A review by robinwalter
The Book Forger by Joseph Hone

challenging informative mysterious medium-paced

4.75

A month before reading this book, I read a famous best seller about the history of maritime horology. It was AWFUL.  The 'storyline' was a godsend for any wrter looking to write an exciting, thrilling tale of actual events. Instead, the author seemed determined to dessicate the material and render the action-packed saga of intrigue and determination even deader than the centuries-dead characters involved. I expected a gripping yarn, I got a dry, dusty academic treatise. Finishing it was a chore, the writer managed to make it a bore.

Imagine my trepidation then when I started ANOTHER book by an academic on an historical tale of  criminality and detection - this one set in the riveting and drama-filled world of BIBLIOPHILES?  The subject matter was LITERALLY dry as dust,  and yet this book was a true "page turner"  

Right from the start, the author brought the story to life, making sure that all the characters - antagonist, protagonists, side characters and all - were presented as real people, not bibliographic entries. The sheer scale of the fraud, the staggering, sublime chutzpah of the 'baddie' and the dogged determination of the 'detectives' made for a truly riveting tale. 

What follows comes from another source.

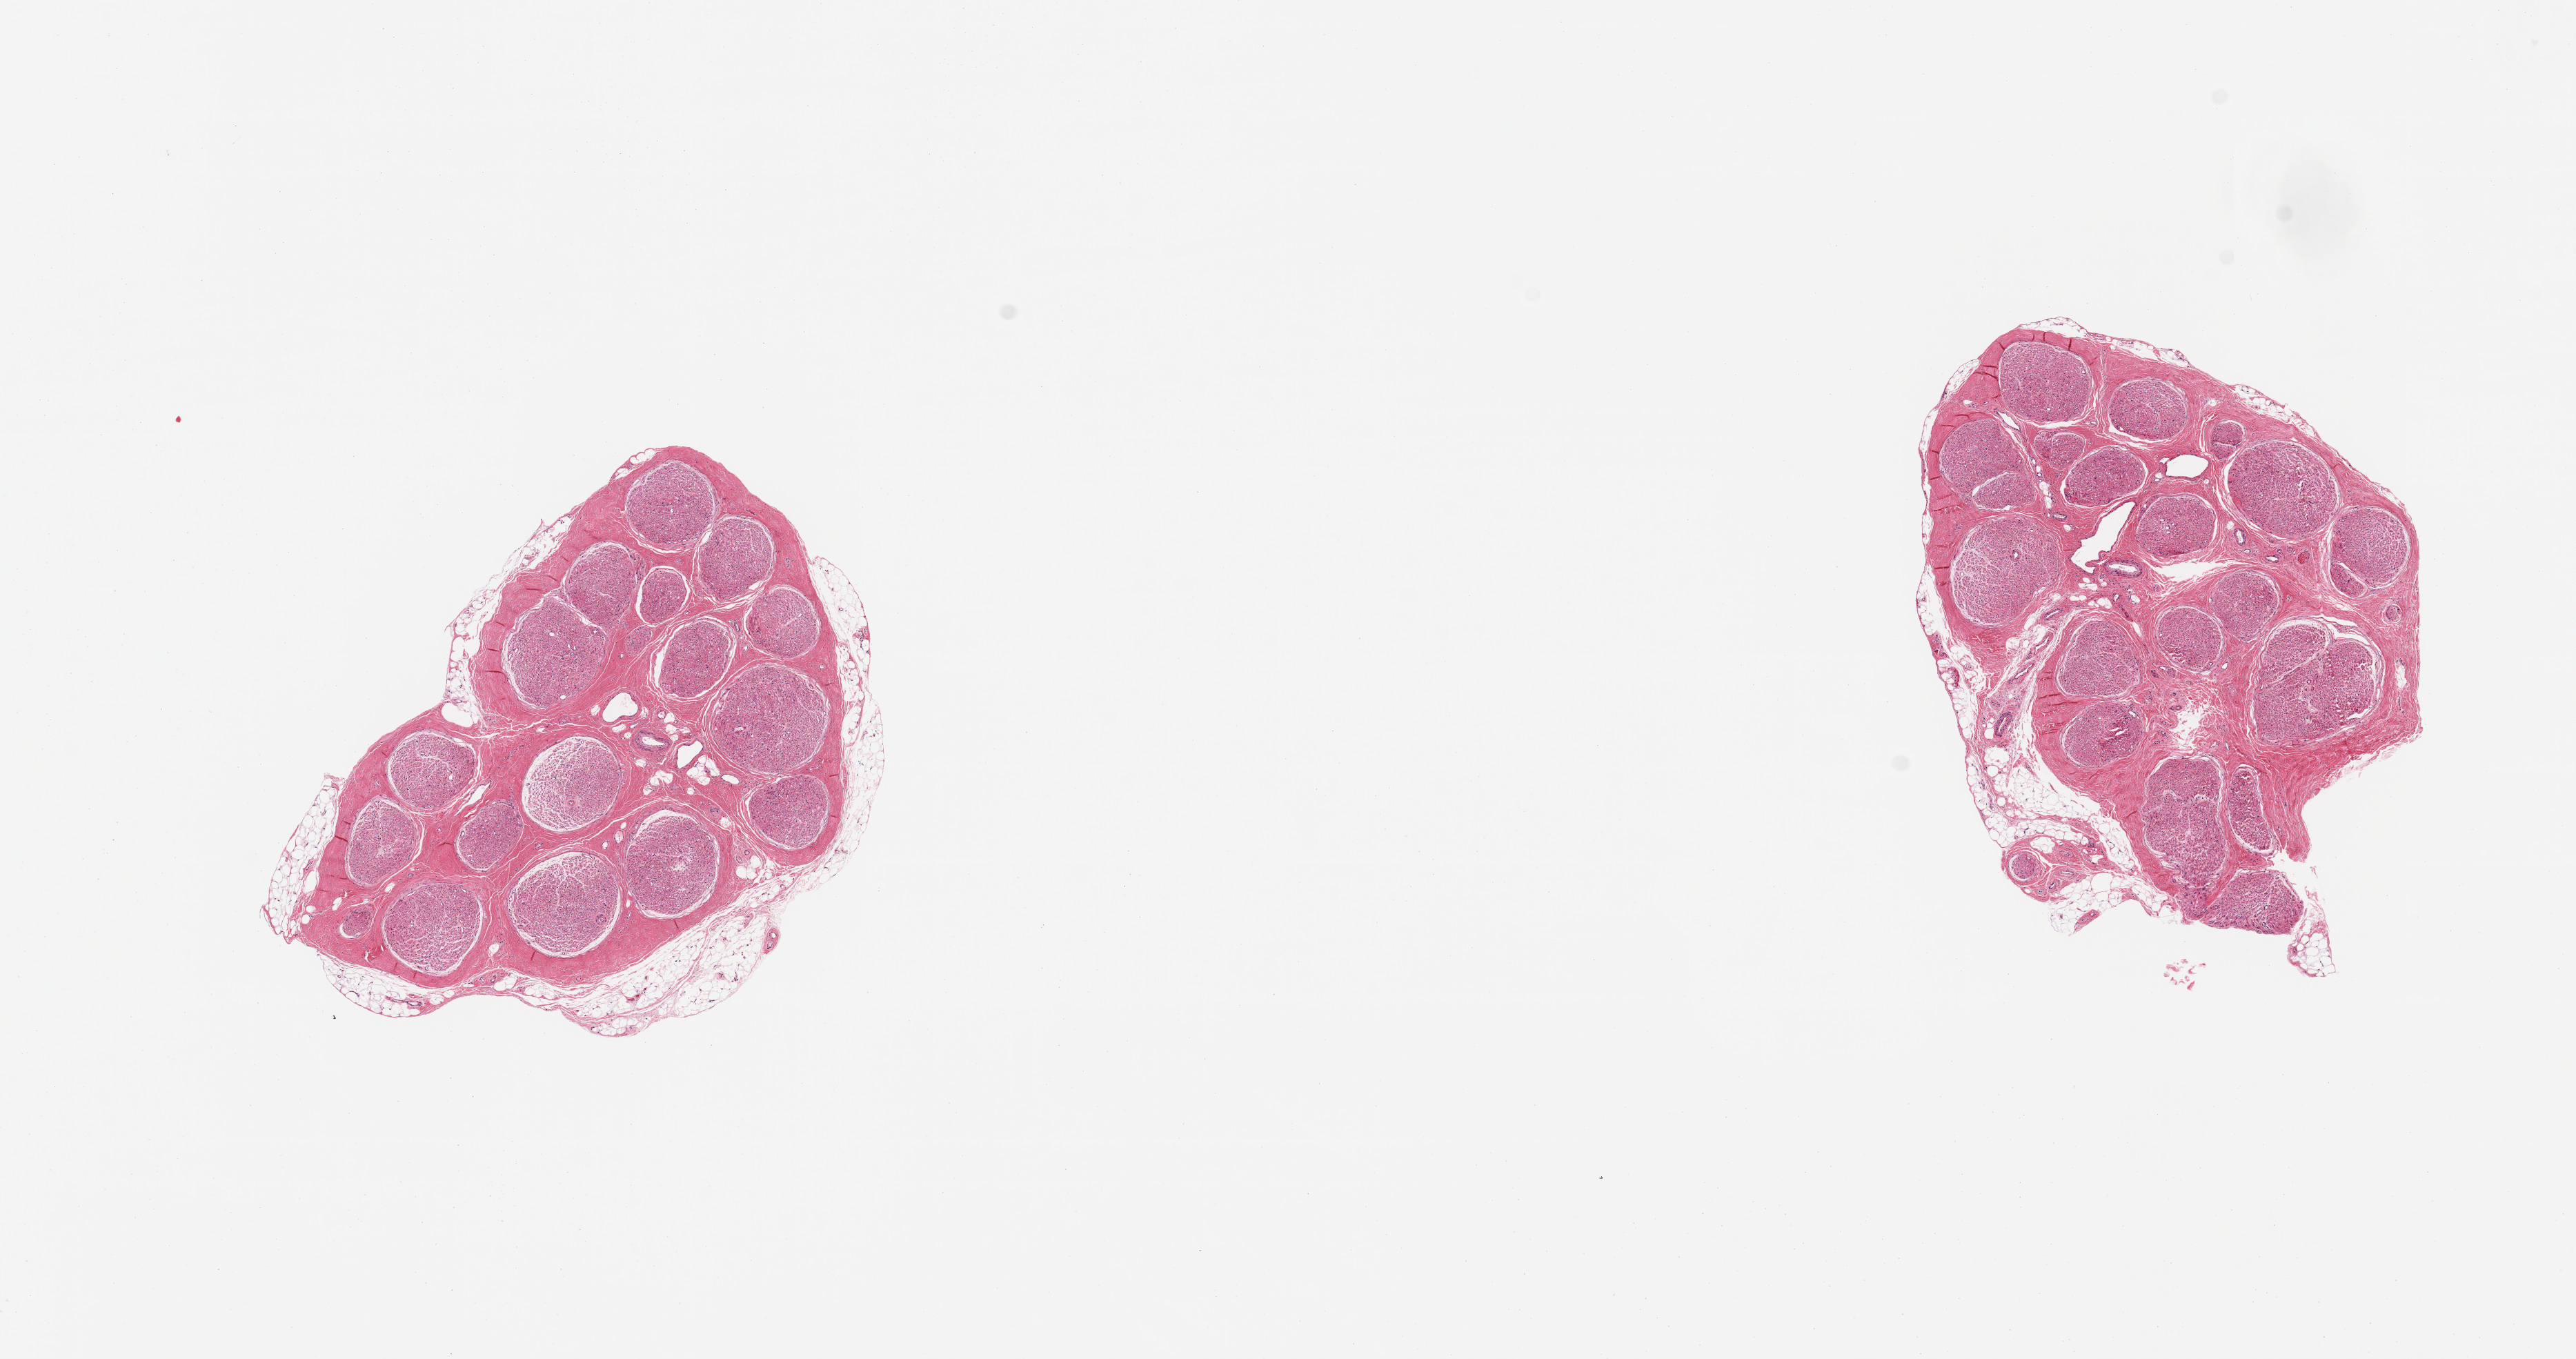
Haematoxylin and eosin whole-slide image, brightfield — a low-resolution overview of the entire scanned area, about 14.8 x 7.8 mm, PAXgene-fixed paraffin-embedded (PFPE) section, target tissue: tibial nerve, tissue donor sample. Male donor.
Pathologist's review note for this sample: 2 pieces; well trimmed: 10% external fat.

The various historical coincidences that peppered the story, like the fact that the nerve centre for the investigators was basically NEXT DOOR to the Detection Club, were further proof of the old saw that real life is stranger than fiction.  The author made sure that I simply HAD to keep reading, in the hope of seeing justice done.

I should add that I read ONLY ebooks, and have absolutely ZERO interest in the (to me) manic fixation with the physical objects that bibliomaniacs (or bibliophiles, if one is kinder than I) obsess over. A book to me is its content, not its medium. I collect nothing at all, and cannot grok the collector's mindset. All of which simply makes it all the more remarkable that  Dr Hone had me completely hooked  with his telling of this tale, one set in an alien world and populated by characters further from me than the Sun is from cold. READ IT!